Directions
Pick up the text on the village of Mattersey Thorpe where it stops and continue it.

Reading text
+--

Village in Nottinghamshire, England

Mattersey Thorpe is a small village in the Bassetlaw district of northern Nottinghamshire, England. It is 134 mi north of London, 32 mi north of the county town and city of Nottingham, and 5+1/2 mi north of the town of Retford. It is in the civil parish of Mattersey.

== Geography ==
Mattersey Thorpe is surrounded by the following local areas:

- Everton and Harwell to the north
- Mattersey to the south east
- Ranskill and Scrooby to the west.
This area lies in the north within Bassetlaw district and the wider county. Within the parish, the area is also to the north, and is 1/2 mi from Mattersey village.

The historic core of the Mattersey Thorpe is located where Breck Lane meets Thorpe Lane. This end of the area is predominantly a farming community, interspersed by farms, the occasional residential dwelling and greenfield land. the land elevation here is approximately 10 m

A modern estate sits directly to the west centred around the Bader Rise and Keyes Rise roads, and within this the land elevation is approximately 10-18 m, the area being along the slopes of a small hill.

The area stands on the west bank of the River Idle.

+--

Given information
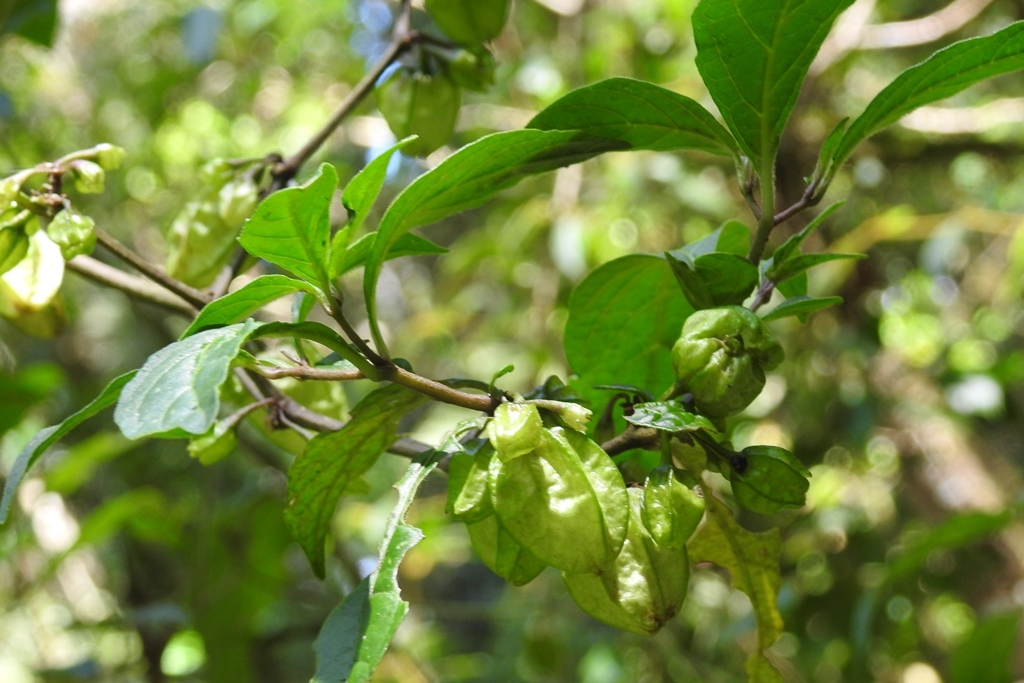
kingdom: Plantae
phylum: Tracheophyta
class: Magnoliopsida
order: Solanales
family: Solanaceae
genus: Tzeltalia
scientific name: Tzeltalia amphitricha
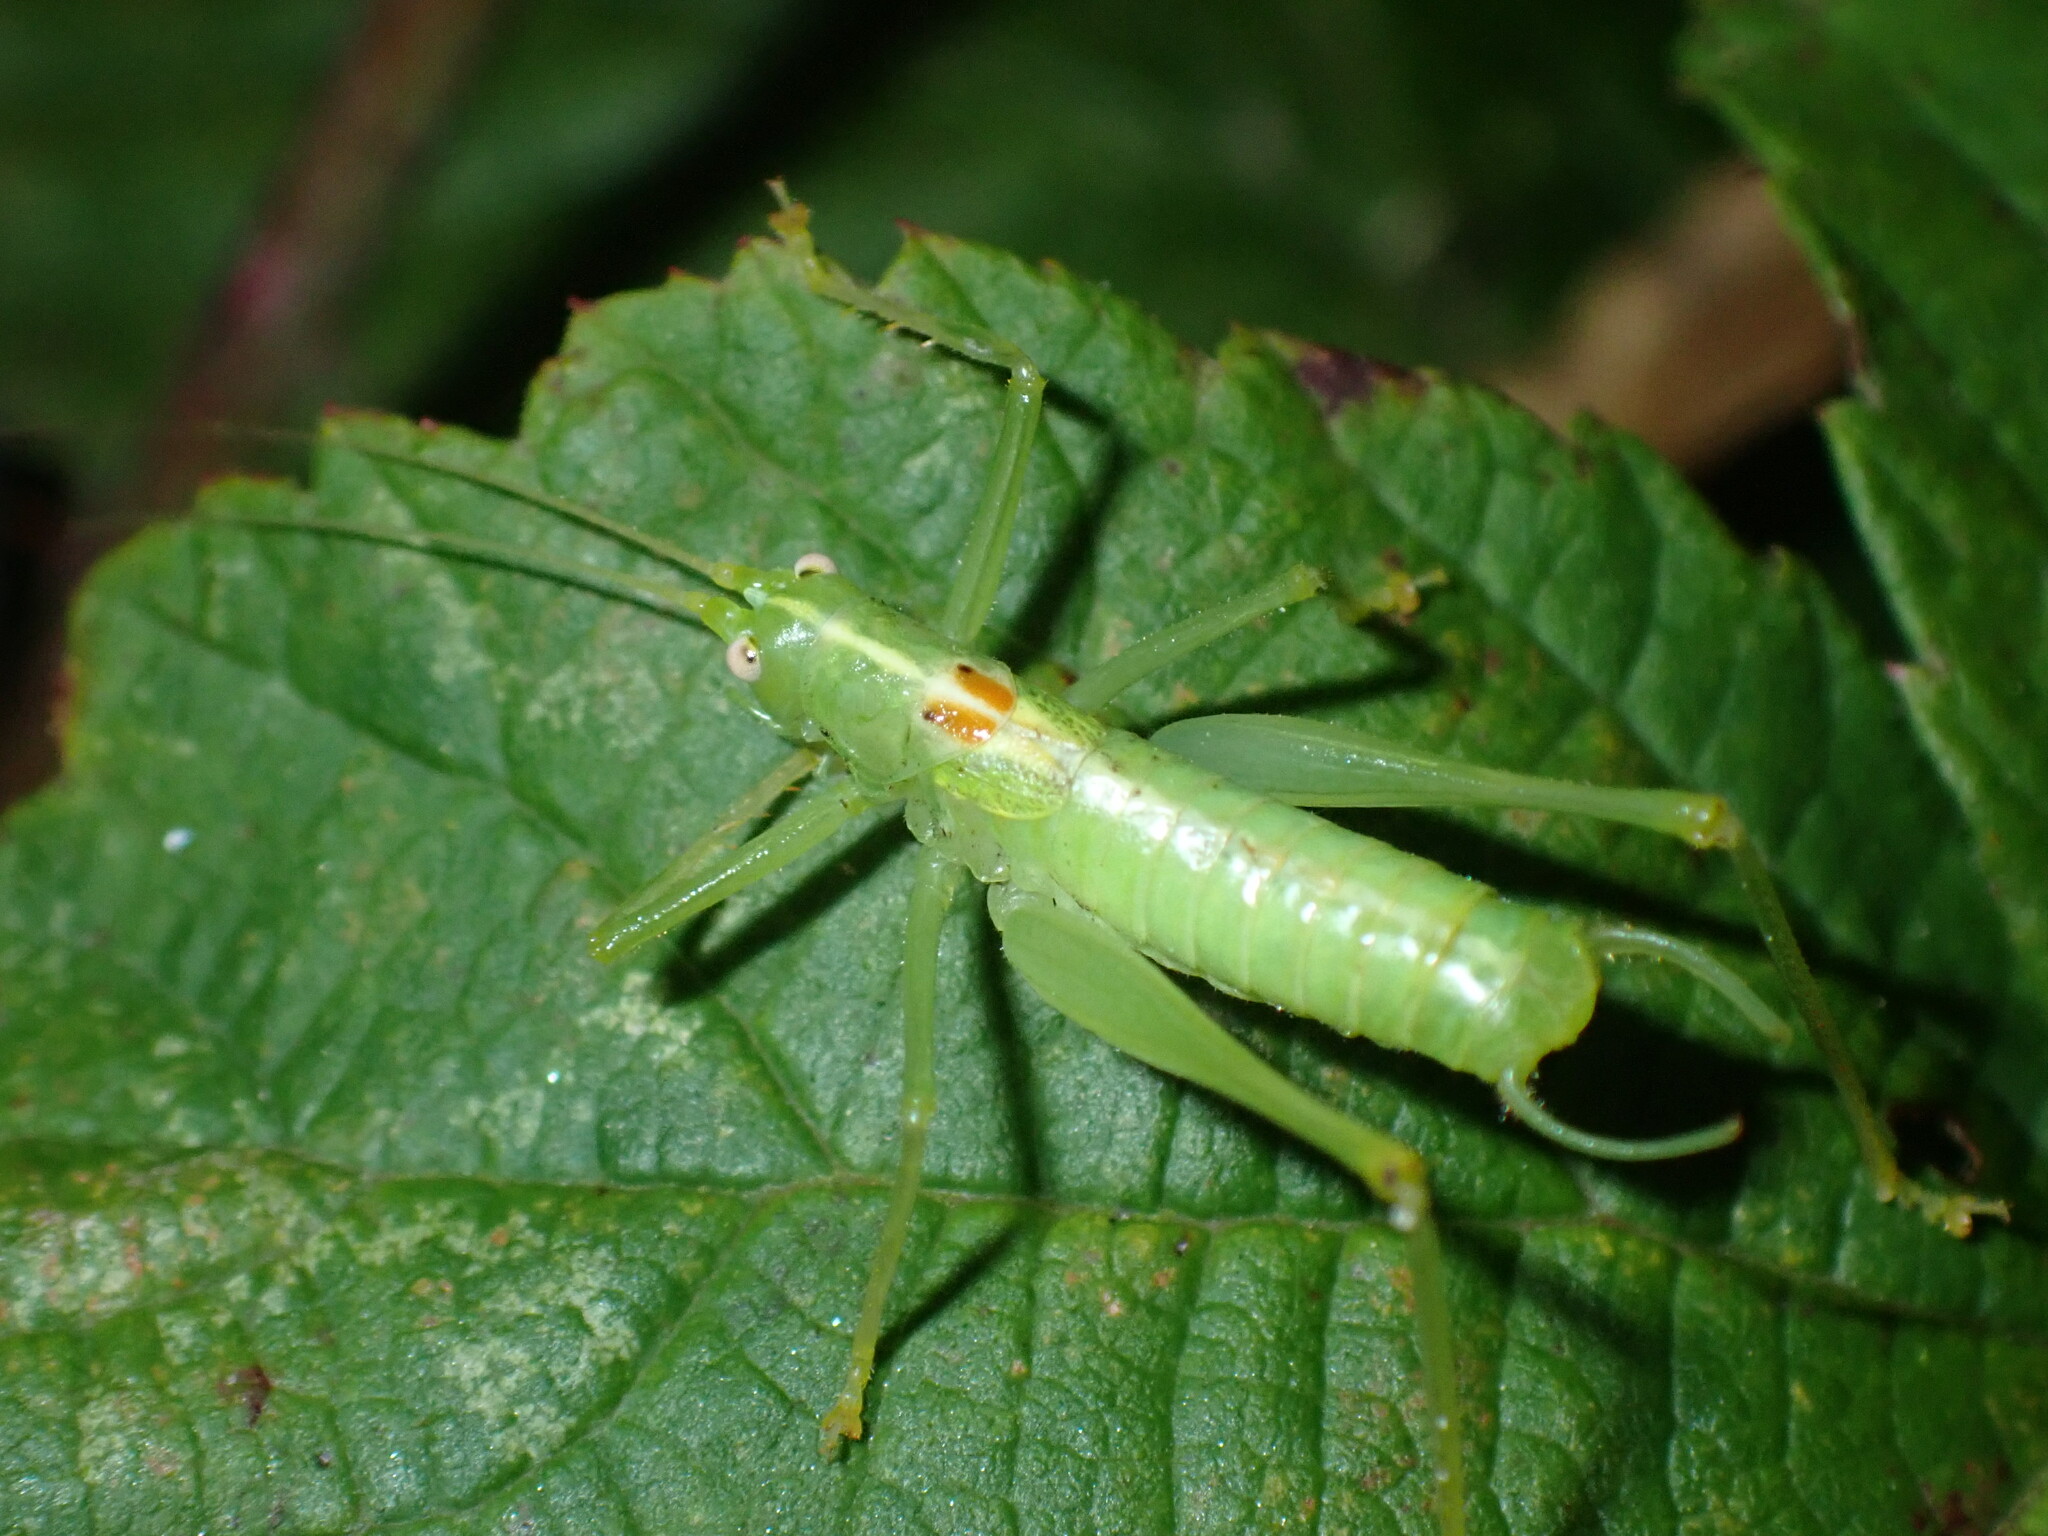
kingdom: Animalia
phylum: Arthropoda
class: Insecta
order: Orthoptera
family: Tettigoniidae
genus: Meconema
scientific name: Meconema meridionale
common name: Southern oak bush-cricket
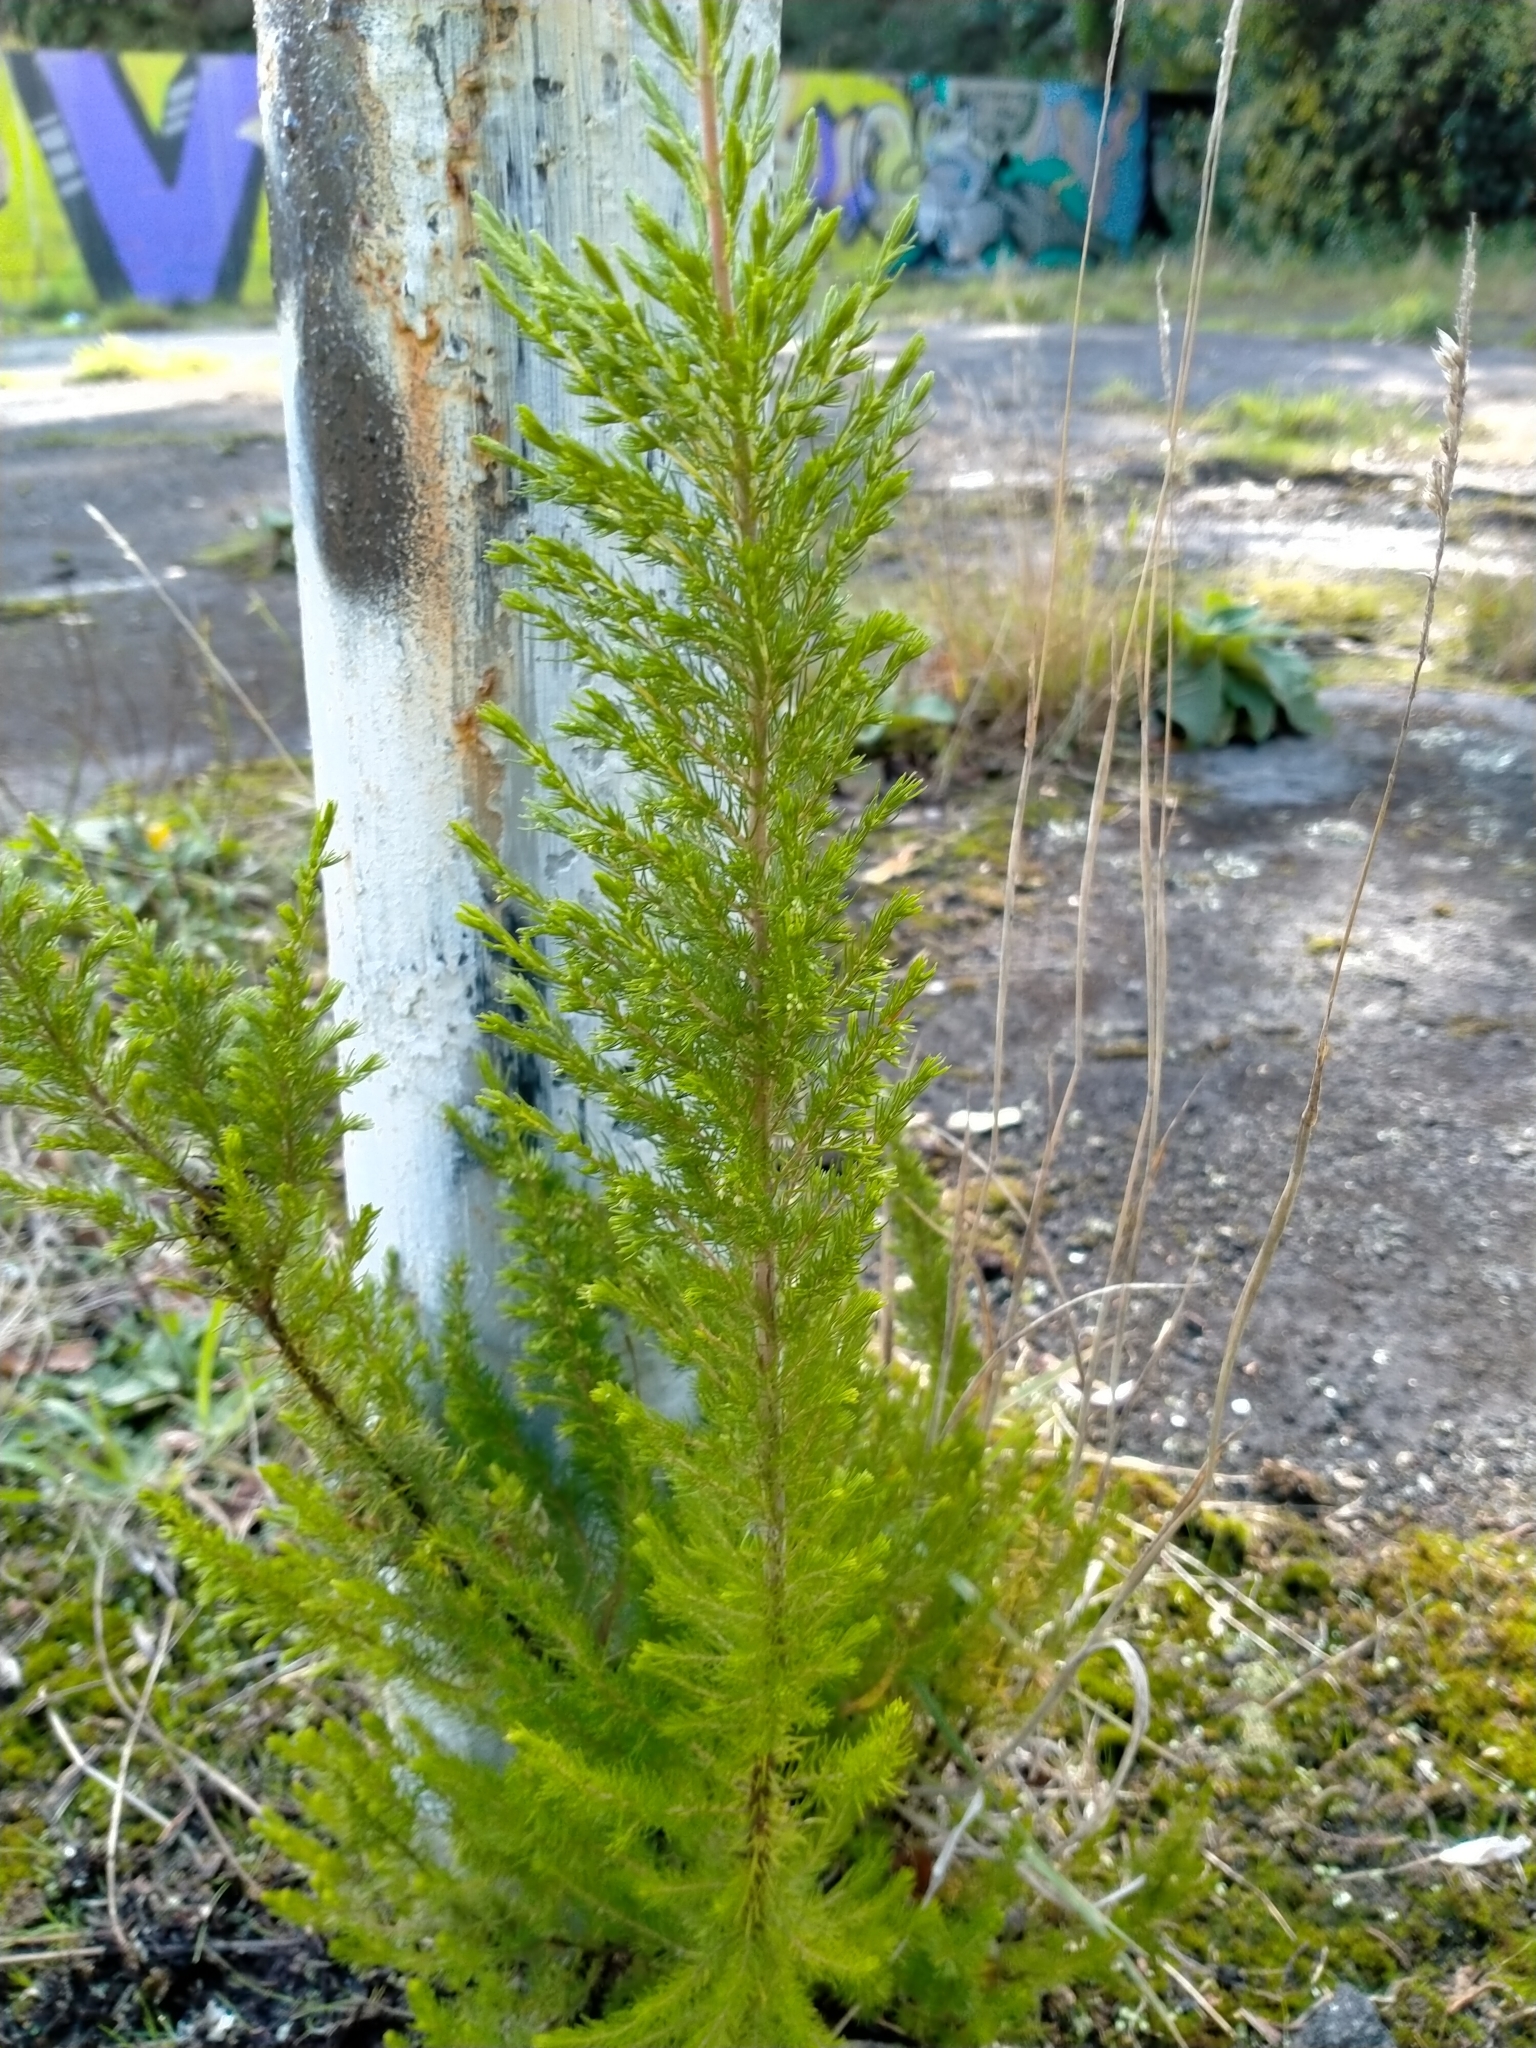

+--

Task output
== Governance ==
The area, along with Mattersey village are both within Mattersey parish.

Mattersey Parish Council manage the lowest levels of public duties in the settlements.

The middle tier of local government is performed by Bassetlaw District Council.

Nottinghamshire County Council provides the highest level strategic services locally.

== History ==

=== Toponymy ===
Mattersey was Madressei or Madreisseig in the Domesday Book of 1086, meaning 'well-watered land', implying a flood plain area due to its proximity to a river.

Mattersey Thorpe was not recorded in Domesday, but was first reported in county records as Thorpe in 1298. The thorpe is used here in Norse form as a 'hamlet adjoining a village or chief settlement.'

It was further recorded as Thorp juxta Madersey in 1305, with a recognisably modern form appearing in 1545 Nottinghamshire post mortem records as Matterseythorp.

=== Heritage ===
Before the Norman Conquest in 1066 AD, Mattersey was the manor of Earl Tostig Godwinson. After the historic Battle of Hastings in which he died, Mattersey was given to a Norman family who took the name of De Mattersey or Maresay. Mattersey Thorpe comprised 4 farms and their associated dwellings (one dating to 1648) until 1940. During World War II, 157 pre-fabricated bungalows were built as an emergency housing settlement by the government for workers at the munitions factory that had been established in nearby Ranskill. Many of the roads then built were named after notable wartime figures (Keyes Rise, Winston Green, Bader Rise, Wavell Crescent, Cunningham Close, Newall Close, Wilson Close). There was also a shop, school and club building. After the war, the district council rebuilt part of the area in the 1970s with urban-styled council housing. In the 1990s a development of market housing of 2 and 3 bed bungalows was completed on the remaining land.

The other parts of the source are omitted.